W Centrum Działań Twórczych pachniało dziś herbatą i kawą. Można było poznać różne smaki tych napojów, ale i dowiedzieć się na ich temat wielu ciekawych rzeczy. – Świat herbaty jest ogromny, jest to wciąż, tuż po wodzie, najczęściej spożywany napój na świecie – przyznaje Magnus Brzezicki, kiper herbaciany, który prezentował, jak można parzyć herbatę i w pasjonujący sposób o niej opowiadał.
Centrum Działań Twórczych zaprosiło lubinian w sobotnie popołudnie na kawę i herbatę. Przy wybranym gorącym napoju można było porozmawiać, ale i zagłębić się w historię kawy oraz herbaty, a także poznać różne sposoby ich parzenia. Jak na instytucję kultury przystało, nie zabrakło także sztuki. Podczas gdy dorośli próbowali smaku prażonych kasztanów, grzańca czy Nepal Story, dzieci w drugiej sali tworzyły z gliny czarki i kubeczki.
– Oprócz degustacji, kiermaszu, prelekcji mamy warsztaty artystyczne. Jedne to „Kolory kawy i herbaty”, gdzie malujemy tak jak akwarelami różnymi naparami. Drugie to zajęcia ceramiczne – wylicza Anna Adamus-Krawczyk, specjalista ds. organizacji z Centrum Działań Twórczych w Lubinie, dodając, że to nie jest ostatni raz, gdy w Centrum można spróbować różnych rodzajów herbat i kaw. – Już podczas organizowania tej imprezy narodziły się pomysły na kolejne wydarzenia, a dzisiejsza bardzo duża frekwencja tylko nas utwierdziła, że to dobry kierunek. Na pewno nie będzie to taka sama impreza, bo nie znosimy monotonii, ale tego typu – dodaje.
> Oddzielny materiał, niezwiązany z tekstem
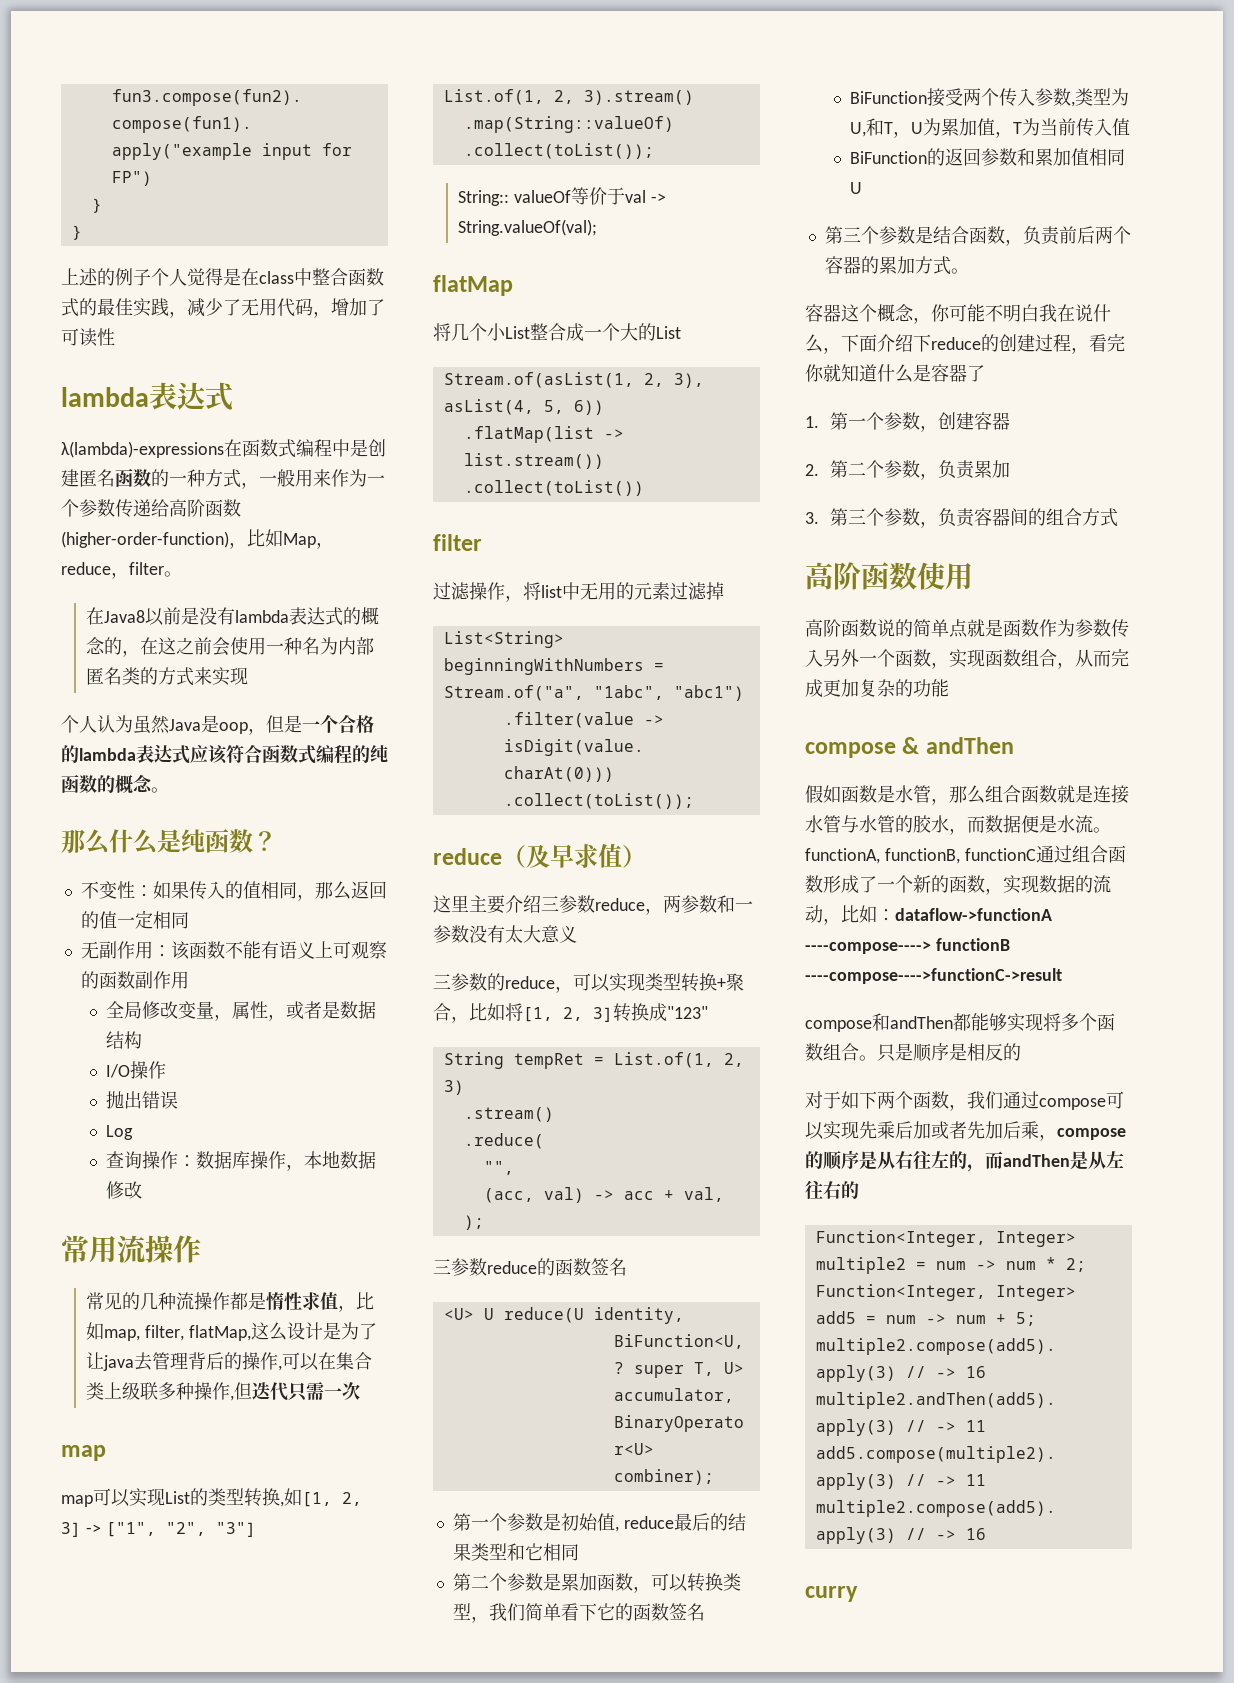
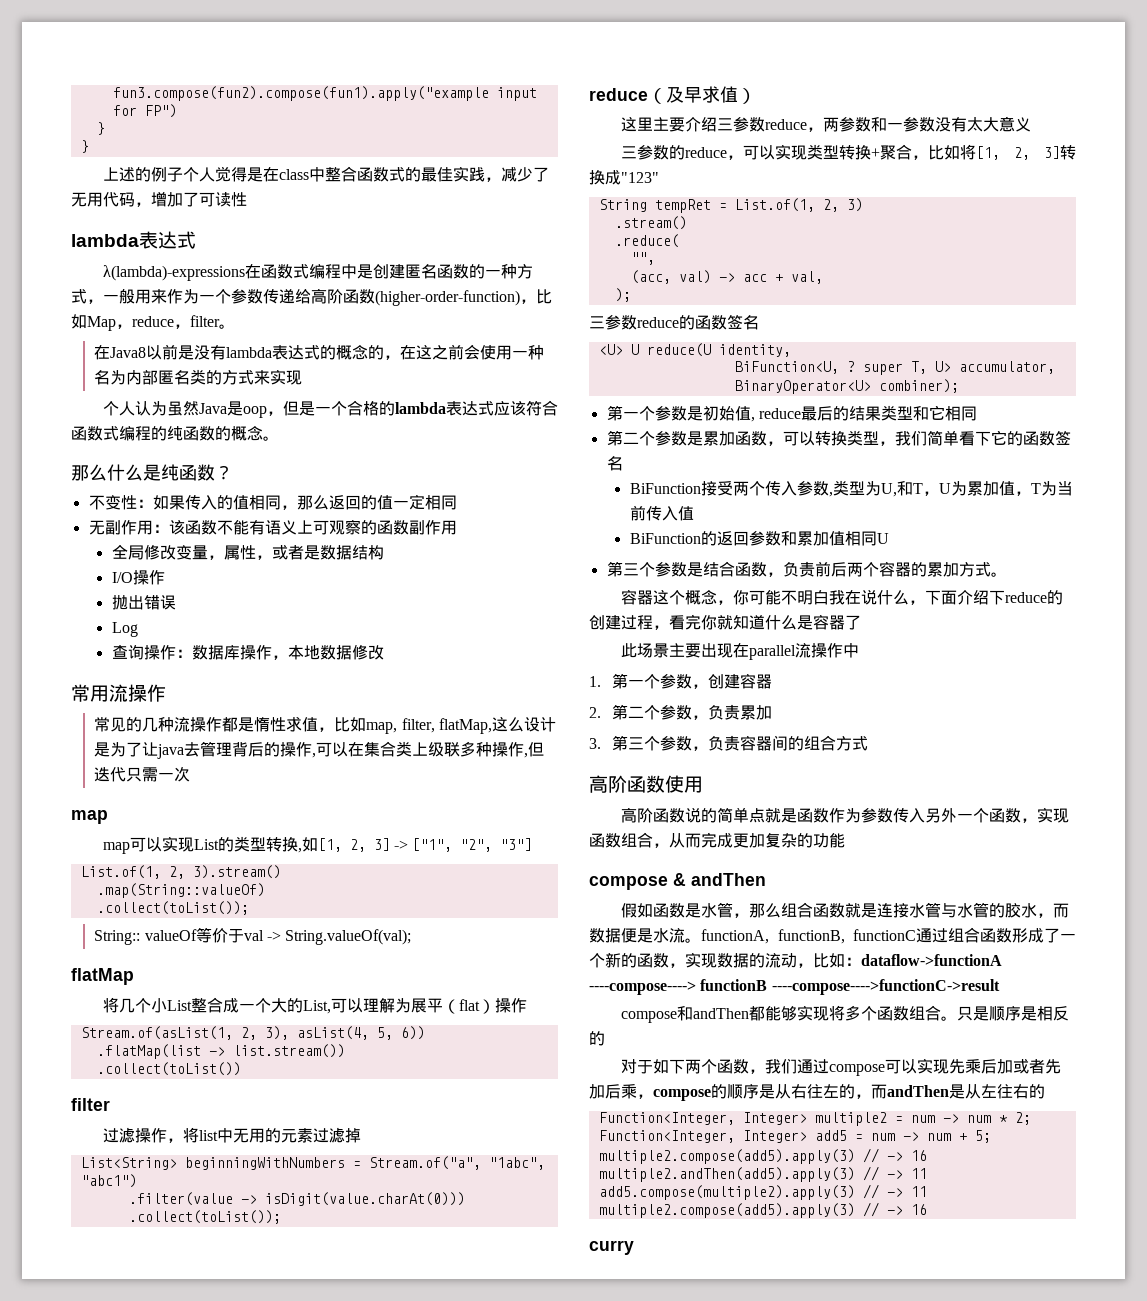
[656,326,681,339] List -> [302,998,527,1014] List,可以理解为展平（flat）操作
(985, 373) none -> [620,643,859,660] // 此场景主要出现在parallel流操作中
Ci, którzy pojawili się w CDT – a takich osób było całkiem sporo – mieli w czym wybierać.
– Dziś przygotowaliśmy kilka topowych smaków, w tym jesienne. Poszliśmy też w kierunku klasyki. Chcemy pokazać, że istnieje nie tylko zaparzanie herbaty w jednej filiżance, ale można to zrobić różnymi alternatywami. Również kawę można parzyć na różne sposoby – mówi Marta d’Huet-Skorupa z Five O’Clock.
Jak wydobyć z herbaty jej aromaty pokazywał dziś Magnus Brzezicki, główny kiper herbaciany Five O’Clock. Zaparzał on ten gorący napój w kilku odmianach i częstował przybyłych na wydarzenie, opowiadając przy tym ciekawie o wszystkim, co dotyczy herbaty.
– Ceremonia parzenia może przybierać różne formy. Najbardziej standardowa ma kilka kluczowych kroków, na których warto się skupić, a więc grzanie czarki, dzbanuszka z herbatą, aby nie utracić niuansów smakowych, które przy kontakcie naparu z zimną czarką czy dzbankiem się traci. Lubię jednak mówić, że świat herbaty nie ma zasad. Są pewne wytyczne, którymi można się kierować, ale tak naprawdę większość reguł, to nasze własne reguły, bo herbata przede wszystkim ma nam smakować. Jestem zwolennikiem, żeby każdy sam opracował dla siebie jakąś formę parzenia herbaty – mówi Brzezicki.
– Świat herbaty jest ogromny. Jest to nadal, tuż po wodzie, najczęściej spożywany napój na świecie. Każdy może znaleźć coś dla siebie, bez względu na to, jakie smaki lubi. Jest to przy okazji fajna forma spędzania 15-20 minut, żeby oczyścić swoje myśli i skupić się na herbacie. Jest to doznanie multisensoryczne, bo mamy dotyk, zapach, no i na samym końcu najprzyjemniejszą część, czyli smak. Jest to bardzo fajne doznanie kompleksowe – dodaje.